Question

Find the polynomial f(x) that has the roots of -3, 5 of multiplicity 2. Explain how you would verify the zeros of f(x)

Answer 1

@anas2000

Answer 2

turn roots ==> factors, and multiply

x = -2 ==> x + 2
x = 5 ==> x - 5
multiplicity 2 ==> (x - 5)^2

f(x) = a(x + 2)(x - 5)^2
f(x) = a(x + 2)(x^2 - 10x + 25)
f(x) = a(x^3 - 8x^2 + 5x + 50)

you can test this synthetically or with the factor theorem

f(-2) = a(-8 - 8(4) + 5(-2) + 50) = a(0) = 0... check, f = -2 works
f(5) = a(125 - 8(25) + 5(5) + 50) = a(0) = 0 check, f = 5 works

will have to divide to check the root of multiplicity two

5 | 1 .... -8 ..... 5 ..... 50
............5...... -15. ...-50
...--------------------------------
....1 .....-3 .....-10..... 0 <== remainder is 0, confirming x - 5 is a factor, and x = 5 is a root

quotient: x^2 - 3x - 10 = (x - 5)(x + 2), confirming the other two zeros are x = 5 (again), and x = -2

Answer 3

The factors corresponding to given roots are (x + 2) and (x - 5)². Hence we start with
f(x) = k(x + 2)(x - 5)² [family of functions with the given roots]
For a particular member of the family k ∈ ℝ. Suppose k = 1, then
f(x) = (x + 2)(x - 5)² is one example of the polynomial which has roots -2, 5 of multiplicity 2)Zeros of a function are the same as the roots of an equation (the x- intercepts).
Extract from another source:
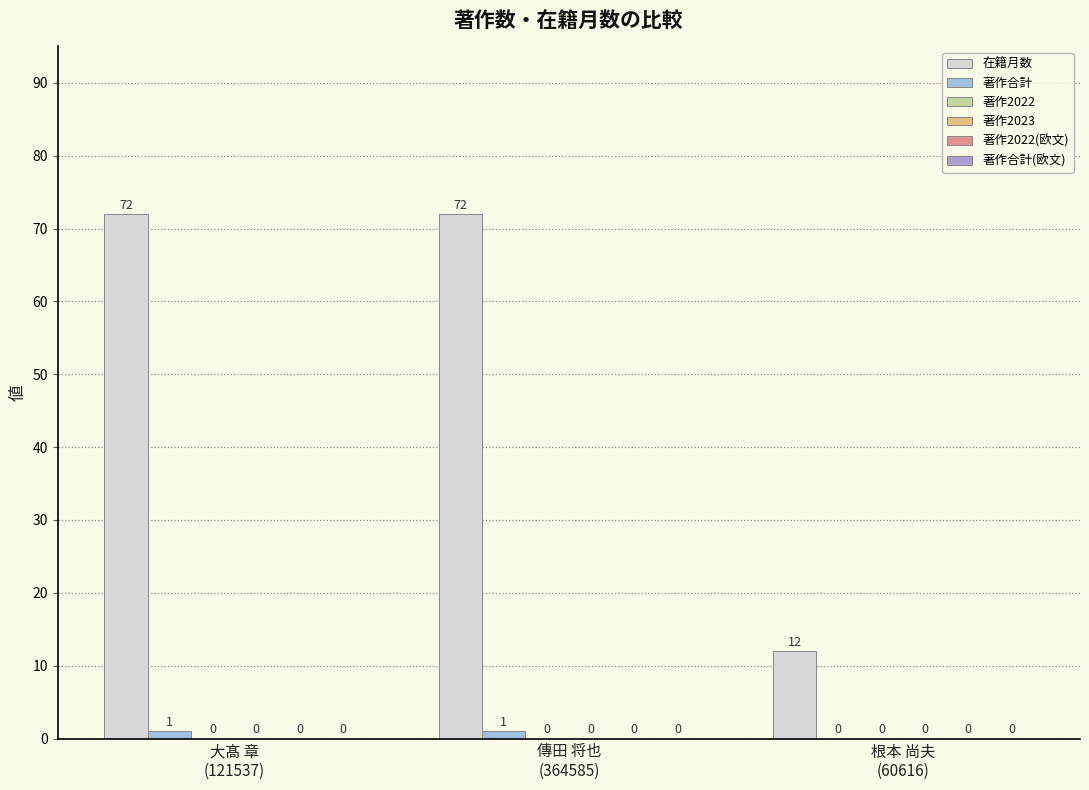

Does the chart contain stacked bars?

No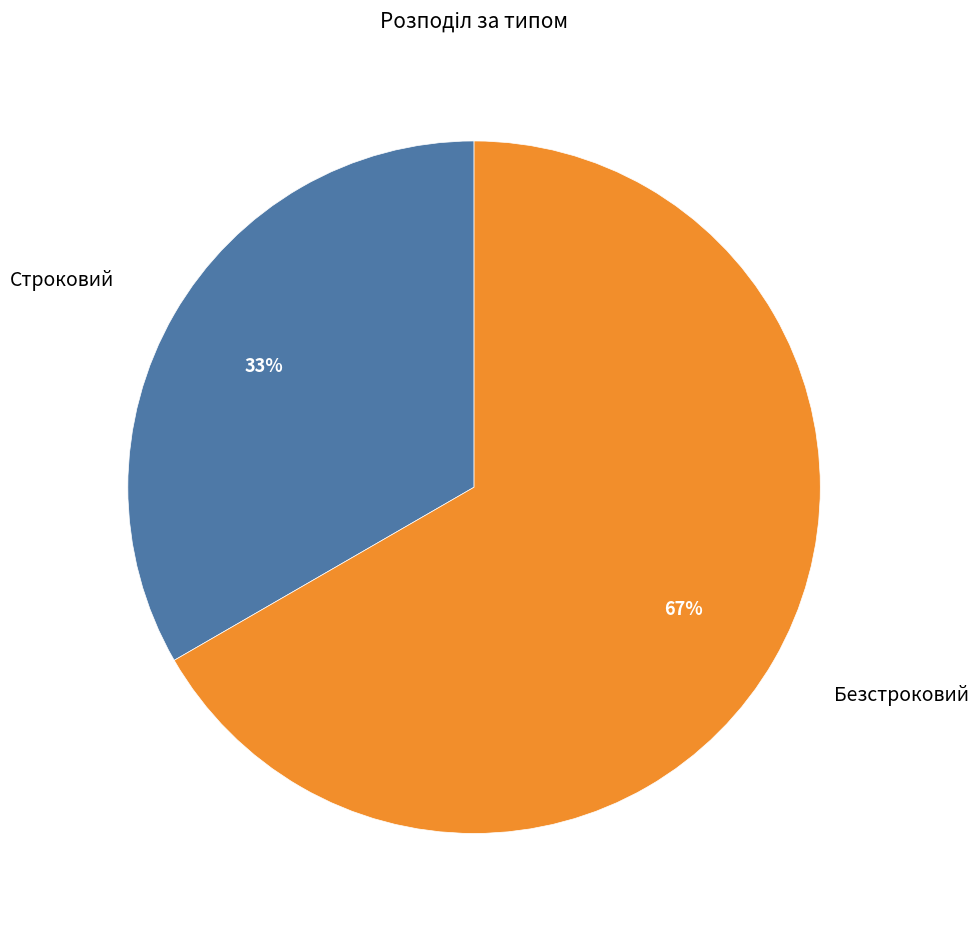

Is the sum of Строковий and Безстроковий greater than half?

Yes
How does one find the x-intercepts? By letting y = 0 and solving for x. If an equation is in factored form, equate each variable factor to 0 and solve for x. Why? Because factors are terms you multiply to get the product, and a product equals 0 when any factor is 0.

Answer 4

omg.......wow!!!!!!!!!!

Answer 5

hope this helped

Answer 6

Hey @PassionGirl93 @anas2000
Where'd the (x + 2) come from? There is no instruction that says there must be a root of -2

Answer 7

I'm wondering the same

Answer 8

They had the right idea, though... The gist of it is, if you want a polynomial with a root r, just include
(x - r) among the factors...
If you want it to be of multiplicity k
Then include
(x - r)^k
among the factors.

Answer 9

ok thank you:))